‘Grade grubbing.’ Some high school and college students want good grades without the work, says survey

A survey of nearly 300 high school teachers and college professors found that students frequently ask for better grades than they’ve earned, also known as grade grubbing.

Some of the most…

A survey of nearly 300 high school teachers and college professors found that students frequently ask for better grades than they’ve earned, also known as grade grubbing.

Some of the most common reasons given for grade grubbing were illness (35%), the class’s difficulty (41%) and personal trouble (59%). Only one-third of the complaints alleged the grading itself was unfair. 

Sixty-eight percent of educators reported hearing these pleas very often, somewhat often, or every so often. Only 6% never heard them.

“Anecdotally, there appears to be an increase in the frequency of students trying to negotiate higher grades,” said Diane Gayeski, a professor of strategic communication who also has a Ph.D. in educational administration. 

“While there’s not a lot of research on this yet, in a study of undergraduate students preparing for careers in medicine, ‘over a quarter of the respondents self-reported engaging in grade-focused interactions… Of these individuals, 71% were successful in their negotiation for a higher grade,” she said.  

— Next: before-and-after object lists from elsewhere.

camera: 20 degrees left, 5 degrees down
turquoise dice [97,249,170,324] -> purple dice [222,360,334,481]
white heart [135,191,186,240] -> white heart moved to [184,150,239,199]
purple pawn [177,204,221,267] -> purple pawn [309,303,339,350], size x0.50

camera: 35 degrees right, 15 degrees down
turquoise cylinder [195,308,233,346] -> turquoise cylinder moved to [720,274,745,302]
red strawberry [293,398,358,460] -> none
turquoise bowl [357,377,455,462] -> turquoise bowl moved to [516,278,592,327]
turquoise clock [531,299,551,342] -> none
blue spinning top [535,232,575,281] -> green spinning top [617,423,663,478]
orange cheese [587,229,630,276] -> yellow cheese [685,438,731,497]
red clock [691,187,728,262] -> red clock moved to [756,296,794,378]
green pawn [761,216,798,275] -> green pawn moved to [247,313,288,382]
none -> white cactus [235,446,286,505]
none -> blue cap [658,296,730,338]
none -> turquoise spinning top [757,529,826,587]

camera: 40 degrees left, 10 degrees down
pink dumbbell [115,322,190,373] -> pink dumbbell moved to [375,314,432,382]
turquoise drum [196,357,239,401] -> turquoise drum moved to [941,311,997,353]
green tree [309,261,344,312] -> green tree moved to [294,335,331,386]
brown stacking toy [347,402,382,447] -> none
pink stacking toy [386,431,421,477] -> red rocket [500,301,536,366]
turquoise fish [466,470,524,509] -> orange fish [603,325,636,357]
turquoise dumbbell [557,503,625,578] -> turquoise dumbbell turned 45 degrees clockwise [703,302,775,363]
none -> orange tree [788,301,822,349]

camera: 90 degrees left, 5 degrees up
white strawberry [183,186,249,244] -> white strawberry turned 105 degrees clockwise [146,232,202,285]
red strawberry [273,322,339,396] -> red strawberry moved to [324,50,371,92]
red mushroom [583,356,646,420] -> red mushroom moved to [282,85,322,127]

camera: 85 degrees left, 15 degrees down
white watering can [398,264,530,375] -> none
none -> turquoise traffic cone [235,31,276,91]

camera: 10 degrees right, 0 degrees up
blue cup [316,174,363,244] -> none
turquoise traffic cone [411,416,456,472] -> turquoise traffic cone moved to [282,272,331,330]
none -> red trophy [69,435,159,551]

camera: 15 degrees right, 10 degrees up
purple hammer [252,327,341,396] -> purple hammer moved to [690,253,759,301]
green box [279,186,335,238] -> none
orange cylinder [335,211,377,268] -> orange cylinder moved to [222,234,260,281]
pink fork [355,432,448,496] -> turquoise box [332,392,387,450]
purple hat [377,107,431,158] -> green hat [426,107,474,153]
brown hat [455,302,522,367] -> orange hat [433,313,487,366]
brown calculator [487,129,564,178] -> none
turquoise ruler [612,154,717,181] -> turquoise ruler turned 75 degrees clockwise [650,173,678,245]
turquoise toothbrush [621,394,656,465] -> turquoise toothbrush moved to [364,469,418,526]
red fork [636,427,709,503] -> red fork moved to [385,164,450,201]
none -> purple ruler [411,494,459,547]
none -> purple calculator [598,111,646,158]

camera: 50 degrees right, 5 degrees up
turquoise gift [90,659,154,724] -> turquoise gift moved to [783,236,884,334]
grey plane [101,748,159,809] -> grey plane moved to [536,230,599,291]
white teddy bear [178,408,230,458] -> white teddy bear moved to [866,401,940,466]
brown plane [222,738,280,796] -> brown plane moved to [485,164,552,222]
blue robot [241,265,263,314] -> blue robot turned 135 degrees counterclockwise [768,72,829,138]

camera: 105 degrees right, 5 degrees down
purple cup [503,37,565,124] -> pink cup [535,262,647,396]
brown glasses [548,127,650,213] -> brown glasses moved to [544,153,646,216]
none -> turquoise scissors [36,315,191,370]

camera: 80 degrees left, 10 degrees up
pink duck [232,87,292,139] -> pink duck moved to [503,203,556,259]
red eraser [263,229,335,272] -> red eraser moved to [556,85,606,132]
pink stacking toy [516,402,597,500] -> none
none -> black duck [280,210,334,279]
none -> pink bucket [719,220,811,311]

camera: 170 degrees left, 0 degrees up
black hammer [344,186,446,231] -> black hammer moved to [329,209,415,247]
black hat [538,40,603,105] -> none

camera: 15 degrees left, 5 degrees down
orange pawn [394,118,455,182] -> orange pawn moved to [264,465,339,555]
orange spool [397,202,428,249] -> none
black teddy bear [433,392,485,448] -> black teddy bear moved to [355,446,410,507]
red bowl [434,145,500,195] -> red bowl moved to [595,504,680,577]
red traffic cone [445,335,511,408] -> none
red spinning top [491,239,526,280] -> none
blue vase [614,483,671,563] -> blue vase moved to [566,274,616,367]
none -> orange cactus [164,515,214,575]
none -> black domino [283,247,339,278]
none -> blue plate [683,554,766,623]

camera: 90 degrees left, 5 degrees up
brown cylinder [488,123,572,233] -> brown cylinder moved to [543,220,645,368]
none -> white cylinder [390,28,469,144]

Most teachers have agreed to change a grade at one time or another, but they reportedly do so at a much lower rate than students ask, according to the survey.

Only 11% are “almost always” willing to change a grade, while 52% are “never” or “rarely” willing to do so.

Additionally, 45% of educators believe that Gen Z – the generation born between 1997 and 2012 – “grade grub” more frequently than others.  

The survey also found a significant number of teachers are punished for giving poor grades. 

Many teachers reported having been harassed by students (38%) or parents (33%), reprimanded by supervisors (30%), or even fired (7%) over giving poor grades.

Only one-third had never suffered any ill-effects of giving undesirable grades.  

There have even been stories of students murdering their teachers over grade disputes.  

Earlier this year, two Iowa teenagers plead guilty to murdering their female Spanish teacher, 66, for giving them a bad grade.  

In 2016, a UCLA student who was “despondent” about his grades killed his professor and himself.  

While such incidents are rare, grading standards are being hotly debated nationwide.  

Many school districts have promoted grading policies that make failure virtually impossible. For example, Kansas City Public Schools forces teachers to give students 40% credit in the name of “equity” – even if nothing is turned in.  

A district in Nevada did something similar, except its minimum was 50%.  

Such “grade inflation” is evident in states like Kansas where graduation rates do not reflect plummeting test scores in basic subjects like reading and math.

Tom Horne, the Arizona state superintendent, recently criticized the practice.

“We have a war between excellence and mediocrity. So-called ‘equitable,’ ‘compassionate,’ or ‘standards-based’ grading promotes mediocrity,” Horne said in May. “If we are to increase learning and show it in increased test scores, students must do homework and be graded objectively. The parents of the state are demanding this result.”  

Research shows that having high grading standards helps students of all ethnicities and income levels be more successful.

“Lax grading is a pernicious practice that provides students and parents with a false sense of security and accomplishment,” said researcher and economist Seth Gershenson. “Low grading standards pose a grave threat to the performance and evaluation of U.S. public schools that ultimately jeopardizes the competency of high school and college graduates who are entering the workforce.” 

Indeed, colleges are finding that high school graduates are less prepared for rigorous academics than before. Even prior to the pandemic, college readiness was at its lowest in 15 years, according to the ACT website.